Dataset entries
↓
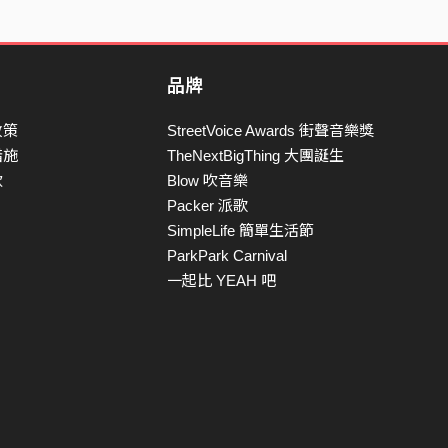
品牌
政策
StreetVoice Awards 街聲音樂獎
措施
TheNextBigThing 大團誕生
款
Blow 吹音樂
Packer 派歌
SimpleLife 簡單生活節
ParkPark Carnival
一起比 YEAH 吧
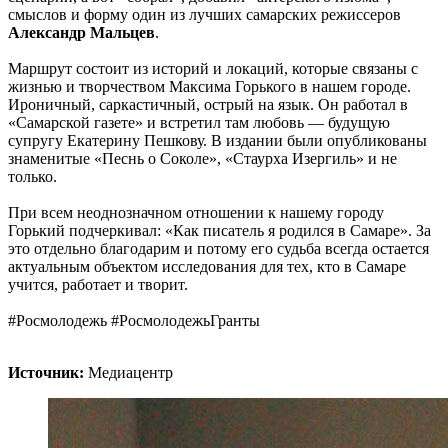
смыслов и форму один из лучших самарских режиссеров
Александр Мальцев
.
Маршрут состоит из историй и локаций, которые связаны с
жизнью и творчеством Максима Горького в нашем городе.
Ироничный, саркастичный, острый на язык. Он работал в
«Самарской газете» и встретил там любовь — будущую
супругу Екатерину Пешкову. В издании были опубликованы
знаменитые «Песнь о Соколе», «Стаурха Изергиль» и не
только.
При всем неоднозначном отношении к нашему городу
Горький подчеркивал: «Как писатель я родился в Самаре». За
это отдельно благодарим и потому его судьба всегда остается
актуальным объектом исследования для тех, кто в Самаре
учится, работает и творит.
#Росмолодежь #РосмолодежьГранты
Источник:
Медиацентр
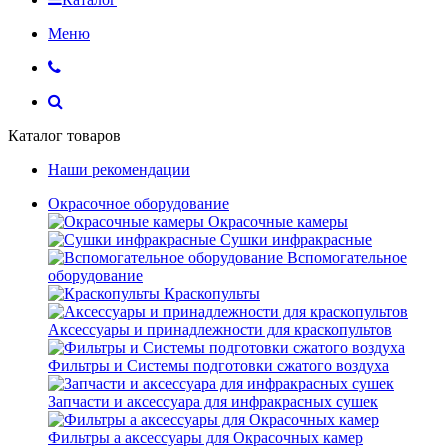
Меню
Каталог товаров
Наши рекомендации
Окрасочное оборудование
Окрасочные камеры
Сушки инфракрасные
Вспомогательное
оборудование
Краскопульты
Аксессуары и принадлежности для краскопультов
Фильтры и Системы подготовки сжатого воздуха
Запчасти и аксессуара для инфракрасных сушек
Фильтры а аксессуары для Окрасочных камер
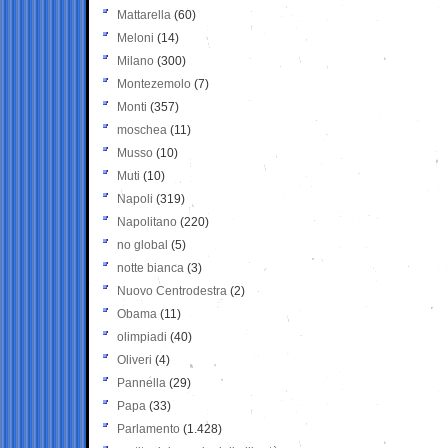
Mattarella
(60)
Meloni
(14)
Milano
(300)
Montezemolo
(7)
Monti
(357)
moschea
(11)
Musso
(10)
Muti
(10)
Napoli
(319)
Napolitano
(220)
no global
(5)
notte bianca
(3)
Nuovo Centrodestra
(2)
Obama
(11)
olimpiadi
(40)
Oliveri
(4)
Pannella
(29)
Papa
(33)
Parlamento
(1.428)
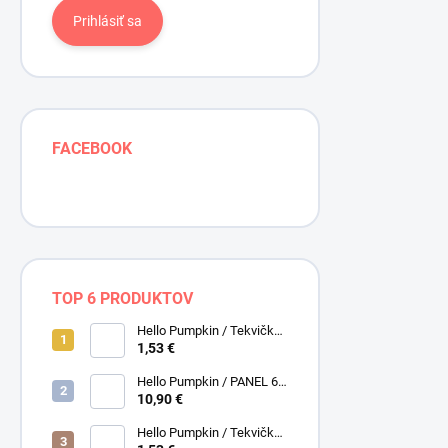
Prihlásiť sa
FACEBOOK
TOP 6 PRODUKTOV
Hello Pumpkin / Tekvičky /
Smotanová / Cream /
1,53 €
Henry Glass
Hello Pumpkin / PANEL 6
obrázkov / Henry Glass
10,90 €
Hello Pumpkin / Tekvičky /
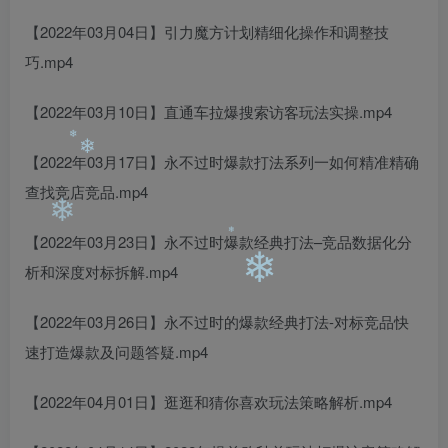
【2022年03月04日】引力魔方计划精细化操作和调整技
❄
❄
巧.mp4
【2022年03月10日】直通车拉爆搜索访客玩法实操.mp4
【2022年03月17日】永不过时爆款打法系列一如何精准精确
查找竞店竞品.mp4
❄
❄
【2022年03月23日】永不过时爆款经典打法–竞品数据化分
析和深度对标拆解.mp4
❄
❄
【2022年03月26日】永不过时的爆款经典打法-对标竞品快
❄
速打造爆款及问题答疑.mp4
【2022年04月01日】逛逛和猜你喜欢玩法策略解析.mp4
↑
**Task to complete:**
A bare number is the whole answer: state how many lines in the data above contain "Самаре".

**Written reply:**
2